If you want to see Jesus and to have sweet Revelations of His Glory, you must love Him. I must add to that remark, that you must weep for Him much, you must seek Him diligently, seek Him in the darkness and the twilight, seek Him when the sun has risen, seek Him at the sepulcher before the stone is rolled away—you must seek Him when you behold that the stone is gone, you must seek Him in the hollow tomb, you must seek Him in the garden, you must seek Him in life, you must seek Him in death and then—the more diligent you are in seeking, the greater is the probability that Christ will manifest Himself to you and that you shall rejoice in finding Him!
Mary Magdalene was one of those who went forth bearing precious seed. She went forth weeping, but she returned to the disciples rejoicing, bringing her sheaves with her, for she had a joyous message for them. She had sown in tears when she went to seek her Lord, but she wept with joy when she found Him in the garden! Happy was that woman who found Jesus and who believed—truly she might rejoice in Him, for she was highly favored among women!
You see, then, that there is much sweetness, far more than I can tell you, in the thought that Mary Magdalene was the first person who was chosen to see the Lord Jesus Christ after His Resurrection.
II. Secondly, we will notice SOME REASONS FOR THE PROHIBITION GIVEN IN THE TEXT. Why was it that Jesus said to Mary, "Touch Me not"? And why was it that He gave this very strange reason for the prohibition, "for I am not yet ascended to My Father"?
There seems to me to be great comfort in this message. I know it has comforted me, so I think I understand it aright. When Mary Magdalene had recognized her risen Redeemer and had called Him, "Rabboni, that is to say, Master," her next impulse was to cast herself upon Him and embrace Him. But Jesus said to her, "No! Embrace Me not"—for that is the real meaning of the word—"I have something for you to do for Me, so I cannot allow you to stop to manifest your affection. There will be plenty of time to do that another day. I want to send you to My disciples at once with a message—therefore, cling not to Me. The strengthening of My disciples is preferable even to the embracing of your Lord. Cling not to Me, for I am not yet ascended."
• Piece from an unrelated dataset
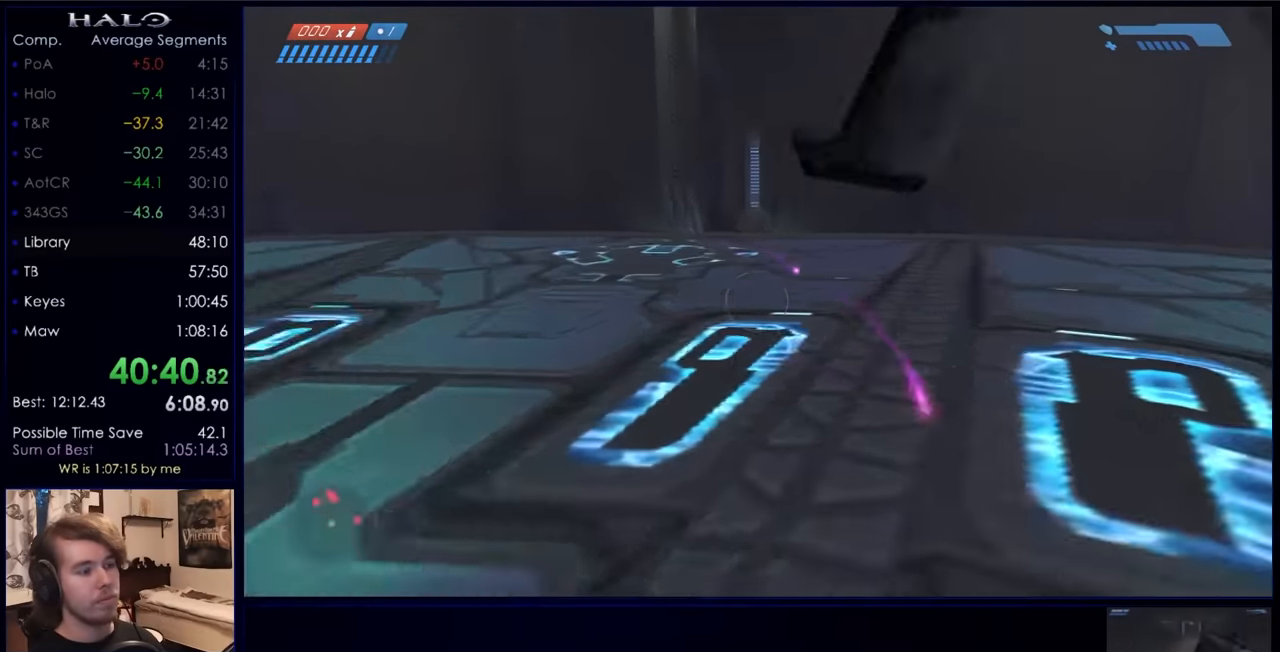
{"keys": ["a"], "mouse": [], "events": [[33, "mouse_mb4", "up"], [133, "space", "up"]]}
It strikes me that Mary was half afraid that her Master would go away, directly, and she thought, "That is my Master, for I know His voice, but I fear that He will vanish—the Spirit of God will take Him away." She thought concerning Christ just as Obadiah did concerning Elijah. When Obadiah found the Prophet, Elijah said to him, "Go, tell your lord, Behold, Elijah is here." "And he said, What? Have I sinned, that you would deliver your servant into the hands of Ahab, to slay me? As the Lord your God lives, there is no nation or kingdom where my lord has not sent to seek you: and when they said, he is not there; he took an oath of the kingdom and nation, that they found you not. And now you say, Go, tell your lord, Behold, Elijah is here. And it shall come to pass, as soon as I am gone from you, that the Spirit of the Lord shall carry you where I know not; and so when I come and tell Ahab, and he cannot find you, he shall slay me."
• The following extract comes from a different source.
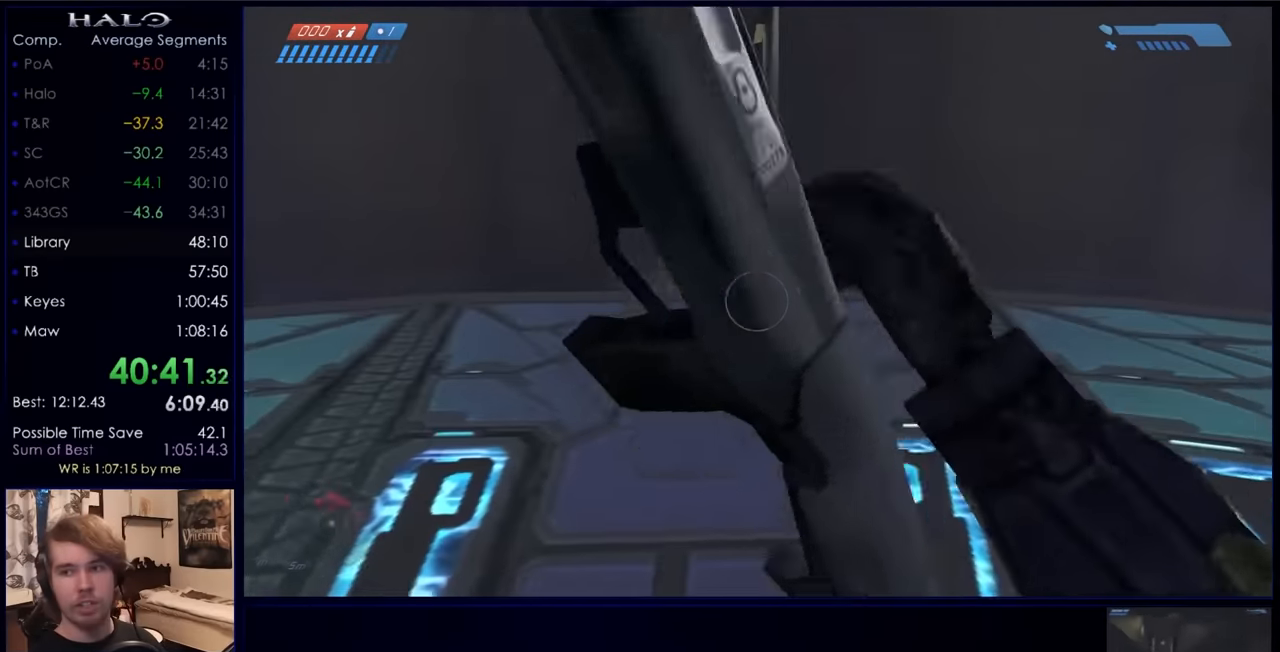
{"keys": [], "mouse": [], "events": [[433, "a", "up"]]}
Obadiah expected that Elijah would be spirited away—and Mary thought the same concerning Christ. So she said to herself, "I will hold Him fast. This may be my only opportunity, so I will not let Him go." But Jesus said, "I am not go-
ing away; I shall be here a little while longer; there will yet be time enough for embraces. The first thing I want you to do is to go to My disciples and tell them that I have risen from the grave, and that I am about to ascend to Heaven."
If you ask, "Why did Jesus speak thus to Mary Magdalene?" I think it is not difficult to explain the reason. Let me suppose that one of you have said, "I will have an hour for quiet meditation. I will cast myself upon my knees, I will open the Word of God—I will seek the Spirit to rest upon me and I will hope that I shall be able to see Jesus and to clasp Him in my arms." Just as you have formed this resolve, a friend calls and says that he has an important engagement for you to fulfill. Perhaps he wants you to attend a Prayer Meeting, or to visit the sick, or to see some enquirer, or to do something for the Lord's cause, and you say, "There now, I expected to have had this evening for contemplation. Oh, I wish I had not so much to do with the Church, for it robs me of my quiet hours! I love those sweet seasons of retirement when I can embrace the Savior and clasp Him to my heart. Why is it that I am to go out and feed the flock and not find time for fellowship and communion so long and frequent as I desire?" Whenever you feel inclined to talk like that, think that you hear your Master saying to you, "Embrace Me not! There will be time in Heaven for that. Go you to My brethren and carry to them some words of consolation, for while it is sweet for you to embrace Me, it is sweeter to Me for you to go and embrace My poor brother and show him the way into My Kingdom."
God forbid that we should say one word against the high joys of contemplation! It is a blessed employment, but, sometimes work is better than worship—or rather, work is worship in its best form. Sometimes it is a higher service to go to see the sick than to be at home on your knees. Sometimes it is a more devout way of serving God to be busy for the Church, even in what seems to be temporal matters, than to be seated at home, like Mary of old, at the feet of the Savior, listening to His words, but doing nothing for His cause. I believe Martha is, at times, a great deal more than Mary. If Mary had always sat at the Savior's feet, she would have deserved no commendation. It was well that she sat there, then, for it was a proper occasion, but if she had always sat there and left Martha to attend to the serving, alone, then it would have been an abuse of her privileges! There are times when the Master must say, "Embrace Me not; but go to My brethren, and tell them that I ascend to My Father, and your Father; and to My God, and your God."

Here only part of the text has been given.